L’IPDCP et la CENTIF tracent les sillons d’une collaboration renforcée
5 février 2026 Actualité
Dans un contexte marqué par la montée en puissance des exigences de conformité, de transparence et de gouvernance des données, l’Instance de Protection des Données à Caractère Personnel (IPDCP) et le Centre National de Traitement des Informations Financières (CENTIF) ont tenu, le mercredi 04 février 2026, une séance de travail stratégique consacrée au renforcement de leur collaboration institutionnelle.
Cette rencontre s’inscrit dans une dynamique de consolidation des cadres juridiques et opérationnels visant à concilier efficacité de la lutte contre le blanchiment de capitaux et le financement du terrorisme, et respect des droits fondamentaux, notamment le droit à la protection des données personnelles.
Les échanges ont permis de rappeler les missions respectives des deux institutions et de mettre en lumière la complémentarité de leurs interventions.
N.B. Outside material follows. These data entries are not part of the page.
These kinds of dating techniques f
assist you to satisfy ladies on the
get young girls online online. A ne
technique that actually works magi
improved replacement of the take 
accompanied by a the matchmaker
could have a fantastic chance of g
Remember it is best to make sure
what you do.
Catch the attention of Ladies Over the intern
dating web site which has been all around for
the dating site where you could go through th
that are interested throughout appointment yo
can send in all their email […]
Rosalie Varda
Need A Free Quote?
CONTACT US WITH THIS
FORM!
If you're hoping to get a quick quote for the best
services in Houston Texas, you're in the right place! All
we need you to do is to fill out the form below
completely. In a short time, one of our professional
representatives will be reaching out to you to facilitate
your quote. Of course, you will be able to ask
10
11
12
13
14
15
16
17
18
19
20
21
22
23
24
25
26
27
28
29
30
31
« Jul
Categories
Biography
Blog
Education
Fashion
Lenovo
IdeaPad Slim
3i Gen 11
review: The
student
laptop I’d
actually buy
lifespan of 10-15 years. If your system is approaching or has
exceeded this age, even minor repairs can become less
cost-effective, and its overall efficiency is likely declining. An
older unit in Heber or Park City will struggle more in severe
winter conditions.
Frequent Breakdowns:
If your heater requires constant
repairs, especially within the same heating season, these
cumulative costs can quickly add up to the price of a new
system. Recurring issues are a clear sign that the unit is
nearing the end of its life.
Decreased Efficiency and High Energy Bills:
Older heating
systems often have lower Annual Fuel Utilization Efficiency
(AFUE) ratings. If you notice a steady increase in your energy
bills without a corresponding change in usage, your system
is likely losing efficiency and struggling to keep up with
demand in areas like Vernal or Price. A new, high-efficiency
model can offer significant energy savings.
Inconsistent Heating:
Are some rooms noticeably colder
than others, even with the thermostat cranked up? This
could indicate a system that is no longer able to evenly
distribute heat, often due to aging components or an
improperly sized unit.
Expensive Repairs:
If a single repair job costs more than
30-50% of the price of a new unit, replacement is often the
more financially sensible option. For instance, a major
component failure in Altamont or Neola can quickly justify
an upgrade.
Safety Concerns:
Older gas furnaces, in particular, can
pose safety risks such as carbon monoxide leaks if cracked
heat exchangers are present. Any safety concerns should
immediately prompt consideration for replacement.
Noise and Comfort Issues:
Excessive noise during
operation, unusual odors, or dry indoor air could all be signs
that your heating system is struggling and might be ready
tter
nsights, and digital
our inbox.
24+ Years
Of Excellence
L’IPDCP, en tant qu’autorité administrative indépendante chargée de veiller à la conformité des traitements de données personnelles, joue un rôle central dans l’accompagnement des institutions publiques et privées. La CENTIF, pour sa part, constitue un acteur clé du dispositif national de lutte contre les flux financiers illicites, à travers la collecte, l’analyse et l’exploitation d’informations financières sensibles.
Dans ce cadre, la protection des données personnelles apparaît non pas comme une contrainte, mais comme un levier de crédibilité, de sécurité juridique et d’efficacité opérationnelle des mécanismes de renseignement financier.
À l’issue des échanges, la CENTIF a exprimé plusieurs attentes structurantes. Celles-ci portent notamment sur le renforcement des capacités de son personnel à travers des formations ciblées sur les bonnes pratiques en matière de protection des données personnelles, ainsi que sur un accompagnement technique de l’IPDCP pour l’amélioration de ses outils d’évaluation des risques, en intégrant les exigences relatives à l’information des personnes concernées et au recueil du consentement.
La CENTIF a également souhaité la formalisation de cette collaboration par la signature d’une convention, traduisant une volonté commune d’inscrire ce partenariat dans la durée. Dans la même dynamique, elle a exprimé le souhait de voir un représentant de l’IPDCP désigné au sein de la Commission Nationale Anti-Corruption (CONAC), ainsi que l’organisation de formations spécifiques à l’intention des membres de cette Commission.
Les responsables de la CENTIF ont par ailleurs rappelé que l’évaluation du Groupe Intergouvernemental d’Action contre le Blanchiment d’Argent en Afrique de l’Ouest (GIABA) menée en 2022 avait formulé des recommandations visant une meilleure prise en compte des exigences de protection des données personnelles dans les dispositifs nationaux.
Dans cette perspective, un projet de décret modificatif du cadre juridique de la CONAC, initialement établi en 2018, est actuellement en cours d’élaboration. Ce projet prévoit notamment l’intégration explicite de dispositions relatives à la protection des données personnelles ainsi que la participation de l’IPDCP aux travaux de la Commission, traduisant une évolution significative vers une gouvernance plus intégrée et conforme aux standards internationaux.
La séance de travail s’est achevée par un moment de sensibilisation consacré à l’encadrement juridique de l’utilisation des caméras de surveillance, illustrant les enjeux concrets auxquels sont confrontées les institutions publiques dans l’usage des technologies de contrôle et de collecte de données.
Cette rencontre marque une étape importante dans la construction d’une approche transversale et responsable de la gouvernance des données, où la lutte contre la criminalité financière et la protection des libertés individuelles ne s’opposent pas, mais se renforcent mutuellement.
À travers ce dialogue institutionnel, l’IPDCP et la CENTIF réaffirment leur engagement commun à promouvoir un cadre juridique et opérationnel conforme aux standards régionaux et internationaux, au service de la confiance des citoyens, de la sécurité juridique des institutions et de l’efficacité de l’action publique.